Work task:
Only the lines from the one holding "left ankle: (408, 482)" to the end of the data should be echoed, exactly as they appear, minus the pictures.

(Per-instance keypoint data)
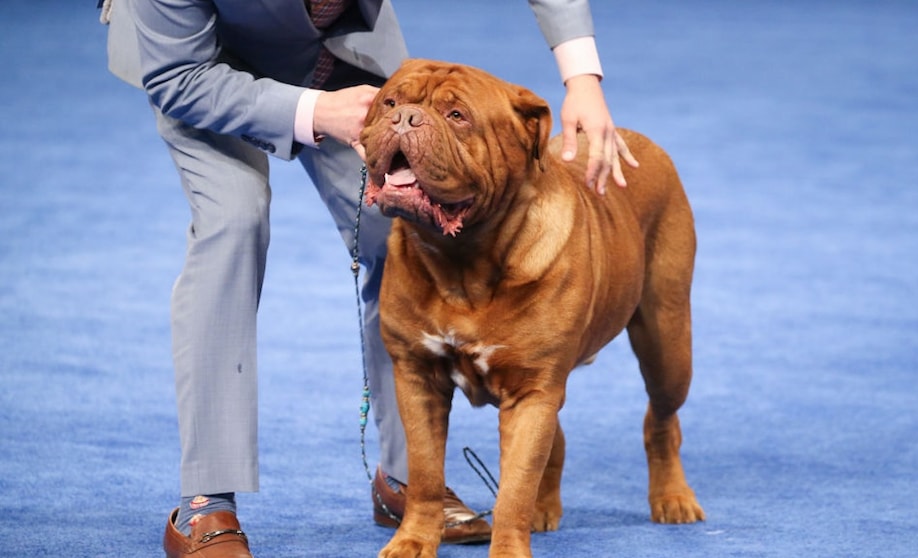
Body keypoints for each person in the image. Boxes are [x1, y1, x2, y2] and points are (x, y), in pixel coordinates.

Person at [101, 0, 636, 556]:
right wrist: (314, 112)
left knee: (401, 228)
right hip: (196, 60)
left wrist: (582, 77)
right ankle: (205, 504)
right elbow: (181, 77)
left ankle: (408, 482)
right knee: (233, 223)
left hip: (337, 51)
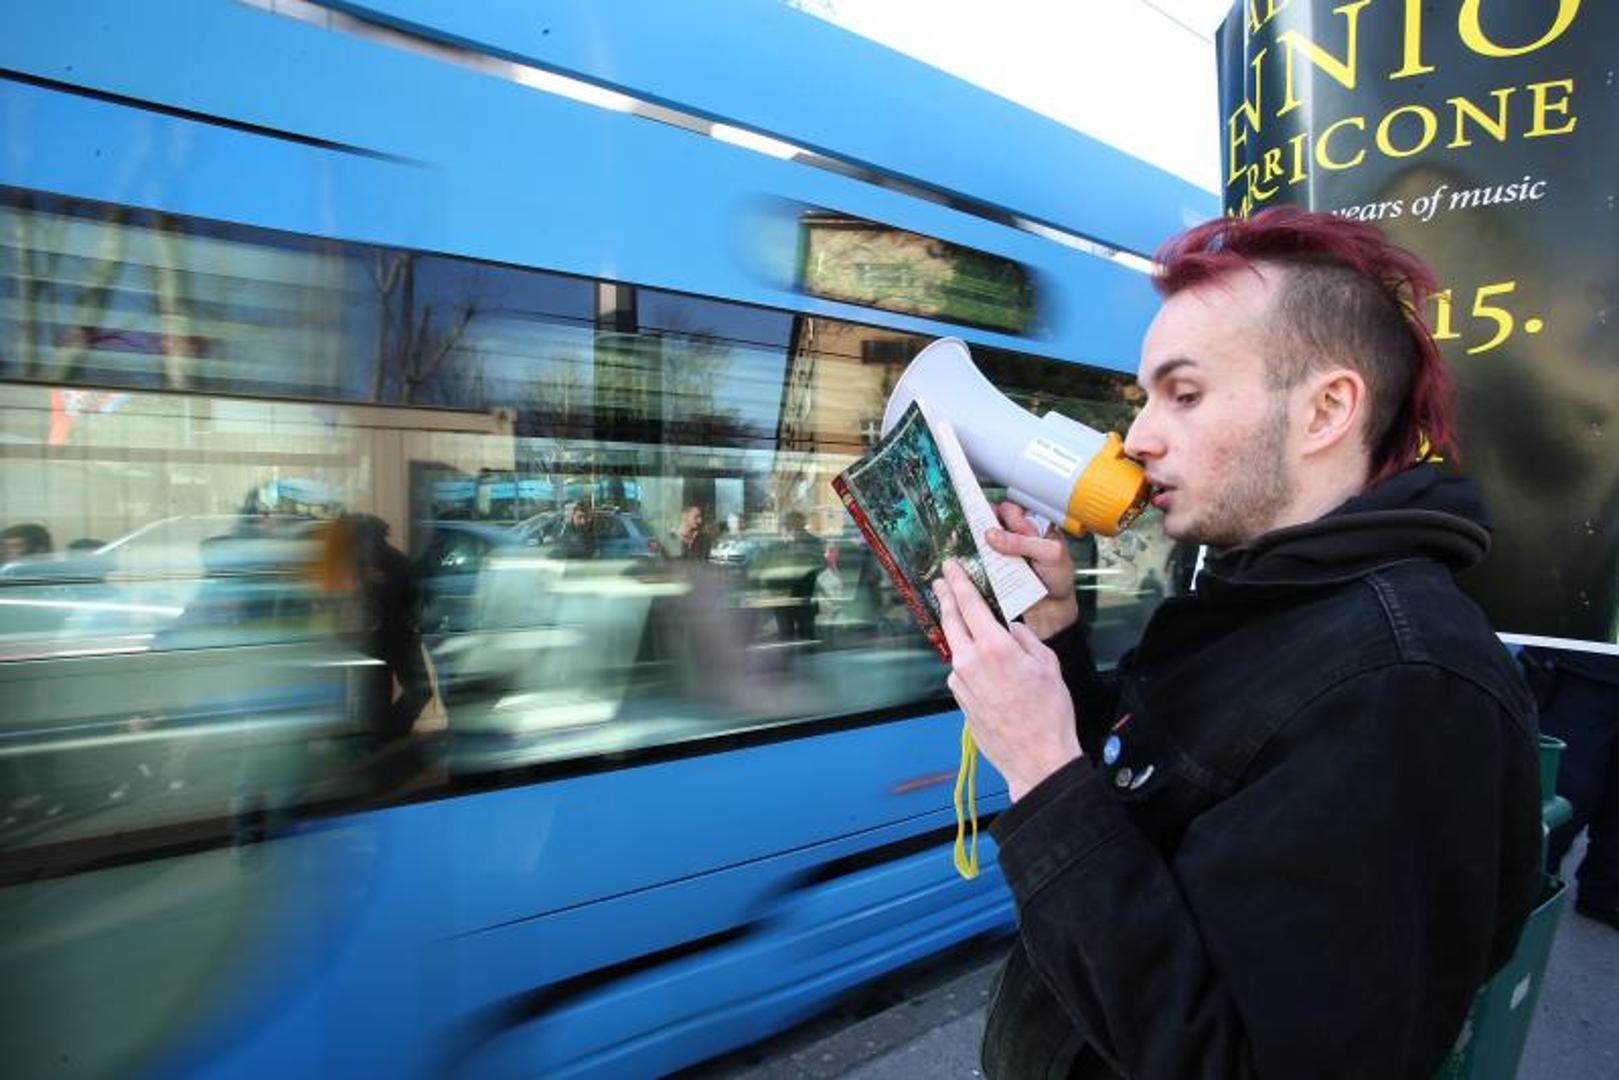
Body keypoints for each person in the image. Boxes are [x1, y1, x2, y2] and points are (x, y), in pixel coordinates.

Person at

Written solution:
left ankle: (408, 482)
right knee: (233, 223)
left hip: (337, 51)
Body keypoints for each person in the image. Boxes are [x1, y1, x2, y2] and points are (x, y), in pixel coordinates.

Person at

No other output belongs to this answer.